**** Extracted data ****

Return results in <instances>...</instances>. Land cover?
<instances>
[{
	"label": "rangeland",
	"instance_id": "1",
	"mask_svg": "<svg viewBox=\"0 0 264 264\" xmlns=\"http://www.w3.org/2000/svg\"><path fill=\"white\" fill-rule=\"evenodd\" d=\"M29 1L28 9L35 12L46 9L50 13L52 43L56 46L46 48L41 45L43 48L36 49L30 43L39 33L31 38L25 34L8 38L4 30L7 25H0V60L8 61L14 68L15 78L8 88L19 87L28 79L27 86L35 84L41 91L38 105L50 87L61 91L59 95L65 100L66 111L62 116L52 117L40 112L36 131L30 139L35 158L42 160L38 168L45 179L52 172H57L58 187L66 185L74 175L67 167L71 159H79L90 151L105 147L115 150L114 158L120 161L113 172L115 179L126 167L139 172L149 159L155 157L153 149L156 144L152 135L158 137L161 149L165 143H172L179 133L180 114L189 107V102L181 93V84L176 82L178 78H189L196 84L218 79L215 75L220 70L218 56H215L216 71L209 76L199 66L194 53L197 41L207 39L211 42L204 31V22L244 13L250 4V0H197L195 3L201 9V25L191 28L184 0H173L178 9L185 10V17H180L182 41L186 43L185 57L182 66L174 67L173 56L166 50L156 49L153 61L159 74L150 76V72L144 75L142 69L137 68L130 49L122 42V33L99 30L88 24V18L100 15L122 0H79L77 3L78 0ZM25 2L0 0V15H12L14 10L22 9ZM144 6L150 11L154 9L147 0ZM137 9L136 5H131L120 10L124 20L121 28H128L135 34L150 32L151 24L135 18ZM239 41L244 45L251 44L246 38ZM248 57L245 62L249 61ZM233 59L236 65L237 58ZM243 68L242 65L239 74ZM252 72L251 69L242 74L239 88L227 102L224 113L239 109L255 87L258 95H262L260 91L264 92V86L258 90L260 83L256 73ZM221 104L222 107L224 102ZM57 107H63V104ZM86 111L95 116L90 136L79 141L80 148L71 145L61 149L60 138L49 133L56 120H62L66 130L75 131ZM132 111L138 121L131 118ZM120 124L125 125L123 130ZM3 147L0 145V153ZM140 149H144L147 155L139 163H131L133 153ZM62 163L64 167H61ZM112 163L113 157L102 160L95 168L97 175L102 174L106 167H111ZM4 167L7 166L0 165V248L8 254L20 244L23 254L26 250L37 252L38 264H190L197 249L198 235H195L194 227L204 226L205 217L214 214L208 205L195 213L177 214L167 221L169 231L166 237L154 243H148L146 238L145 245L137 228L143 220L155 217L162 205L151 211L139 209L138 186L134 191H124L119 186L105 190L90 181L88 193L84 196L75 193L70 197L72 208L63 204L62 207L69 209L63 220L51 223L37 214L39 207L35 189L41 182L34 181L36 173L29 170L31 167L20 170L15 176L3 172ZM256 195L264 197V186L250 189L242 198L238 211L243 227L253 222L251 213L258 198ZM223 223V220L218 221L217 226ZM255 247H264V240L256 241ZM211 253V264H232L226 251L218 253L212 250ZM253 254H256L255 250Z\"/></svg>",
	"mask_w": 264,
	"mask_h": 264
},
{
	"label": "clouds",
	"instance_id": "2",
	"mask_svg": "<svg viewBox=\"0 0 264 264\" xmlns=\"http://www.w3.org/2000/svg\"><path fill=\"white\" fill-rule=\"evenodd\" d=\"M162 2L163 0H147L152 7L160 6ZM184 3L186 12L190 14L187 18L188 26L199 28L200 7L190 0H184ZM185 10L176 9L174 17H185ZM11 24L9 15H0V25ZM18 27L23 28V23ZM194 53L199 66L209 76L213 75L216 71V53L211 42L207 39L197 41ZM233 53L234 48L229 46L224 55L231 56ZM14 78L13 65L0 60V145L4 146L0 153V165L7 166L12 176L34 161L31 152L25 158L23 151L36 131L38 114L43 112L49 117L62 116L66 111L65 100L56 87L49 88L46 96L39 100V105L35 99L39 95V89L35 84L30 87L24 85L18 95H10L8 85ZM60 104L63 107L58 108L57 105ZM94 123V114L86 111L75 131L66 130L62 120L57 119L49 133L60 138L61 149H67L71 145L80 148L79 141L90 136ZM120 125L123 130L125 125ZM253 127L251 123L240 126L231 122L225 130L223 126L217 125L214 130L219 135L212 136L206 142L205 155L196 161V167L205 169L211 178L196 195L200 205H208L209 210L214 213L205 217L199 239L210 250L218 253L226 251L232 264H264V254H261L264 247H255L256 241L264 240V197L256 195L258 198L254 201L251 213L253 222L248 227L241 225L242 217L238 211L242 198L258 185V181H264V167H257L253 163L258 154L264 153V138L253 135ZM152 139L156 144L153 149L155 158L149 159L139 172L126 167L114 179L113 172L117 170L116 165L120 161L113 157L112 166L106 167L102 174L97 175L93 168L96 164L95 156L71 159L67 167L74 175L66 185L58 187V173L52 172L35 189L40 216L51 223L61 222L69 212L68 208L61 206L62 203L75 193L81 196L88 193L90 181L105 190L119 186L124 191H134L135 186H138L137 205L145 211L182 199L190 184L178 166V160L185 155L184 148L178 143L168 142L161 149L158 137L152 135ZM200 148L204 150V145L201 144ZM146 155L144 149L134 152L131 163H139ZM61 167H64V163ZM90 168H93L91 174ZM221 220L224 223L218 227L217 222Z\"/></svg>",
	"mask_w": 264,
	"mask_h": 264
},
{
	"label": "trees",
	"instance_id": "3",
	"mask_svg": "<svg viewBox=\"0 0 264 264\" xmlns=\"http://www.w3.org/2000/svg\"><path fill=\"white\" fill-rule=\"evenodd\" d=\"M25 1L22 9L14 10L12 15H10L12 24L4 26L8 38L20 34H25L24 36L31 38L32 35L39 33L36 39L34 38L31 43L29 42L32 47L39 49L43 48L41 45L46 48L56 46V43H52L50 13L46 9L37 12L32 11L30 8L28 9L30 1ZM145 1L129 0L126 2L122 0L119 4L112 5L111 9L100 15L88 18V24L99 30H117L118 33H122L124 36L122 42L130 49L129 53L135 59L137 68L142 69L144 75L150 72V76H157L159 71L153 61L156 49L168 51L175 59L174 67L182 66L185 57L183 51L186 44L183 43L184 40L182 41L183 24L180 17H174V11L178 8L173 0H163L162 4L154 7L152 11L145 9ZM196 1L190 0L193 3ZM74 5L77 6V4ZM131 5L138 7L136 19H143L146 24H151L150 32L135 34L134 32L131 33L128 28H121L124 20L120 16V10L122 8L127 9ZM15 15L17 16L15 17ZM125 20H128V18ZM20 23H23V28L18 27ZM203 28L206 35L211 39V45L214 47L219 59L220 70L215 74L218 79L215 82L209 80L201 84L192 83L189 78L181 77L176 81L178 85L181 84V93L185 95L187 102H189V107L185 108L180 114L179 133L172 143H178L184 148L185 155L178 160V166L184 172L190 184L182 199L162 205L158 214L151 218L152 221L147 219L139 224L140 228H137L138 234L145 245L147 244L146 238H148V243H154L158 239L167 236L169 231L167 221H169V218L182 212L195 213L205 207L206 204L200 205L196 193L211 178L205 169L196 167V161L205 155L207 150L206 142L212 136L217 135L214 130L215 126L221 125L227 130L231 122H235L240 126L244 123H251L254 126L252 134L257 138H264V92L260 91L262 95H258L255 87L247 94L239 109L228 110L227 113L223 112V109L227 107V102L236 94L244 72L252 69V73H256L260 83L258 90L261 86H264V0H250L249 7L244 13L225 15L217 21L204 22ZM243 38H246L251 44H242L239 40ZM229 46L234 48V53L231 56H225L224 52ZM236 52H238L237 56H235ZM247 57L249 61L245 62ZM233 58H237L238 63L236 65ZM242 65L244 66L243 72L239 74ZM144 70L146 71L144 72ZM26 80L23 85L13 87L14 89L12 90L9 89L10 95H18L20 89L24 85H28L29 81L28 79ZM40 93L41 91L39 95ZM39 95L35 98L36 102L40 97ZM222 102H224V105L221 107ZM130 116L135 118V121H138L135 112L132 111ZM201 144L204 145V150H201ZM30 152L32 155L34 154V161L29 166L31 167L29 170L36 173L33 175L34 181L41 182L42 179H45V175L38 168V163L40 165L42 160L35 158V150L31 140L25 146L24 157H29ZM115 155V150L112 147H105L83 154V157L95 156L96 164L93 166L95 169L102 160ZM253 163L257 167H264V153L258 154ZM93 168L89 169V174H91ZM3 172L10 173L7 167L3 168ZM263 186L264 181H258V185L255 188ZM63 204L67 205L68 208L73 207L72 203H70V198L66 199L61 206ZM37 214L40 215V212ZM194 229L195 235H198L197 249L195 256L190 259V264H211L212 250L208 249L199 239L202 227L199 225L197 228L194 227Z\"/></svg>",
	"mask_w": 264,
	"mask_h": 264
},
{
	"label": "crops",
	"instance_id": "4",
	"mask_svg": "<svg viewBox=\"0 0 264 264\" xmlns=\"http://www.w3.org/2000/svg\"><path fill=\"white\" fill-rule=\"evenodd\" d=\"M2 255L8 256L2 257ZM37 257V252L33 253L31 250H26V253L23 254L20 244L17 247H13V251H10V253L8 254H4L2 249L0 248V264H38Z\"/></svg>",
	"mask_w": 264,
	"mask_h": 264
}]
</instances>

****

Aim of the task: Pull out each line of the material above that contains the string "instances", treating uppercase and lowercase as different.

Finished exercise:
Return results in <instances>...</instances>. Land cover?
<instances>
</instances>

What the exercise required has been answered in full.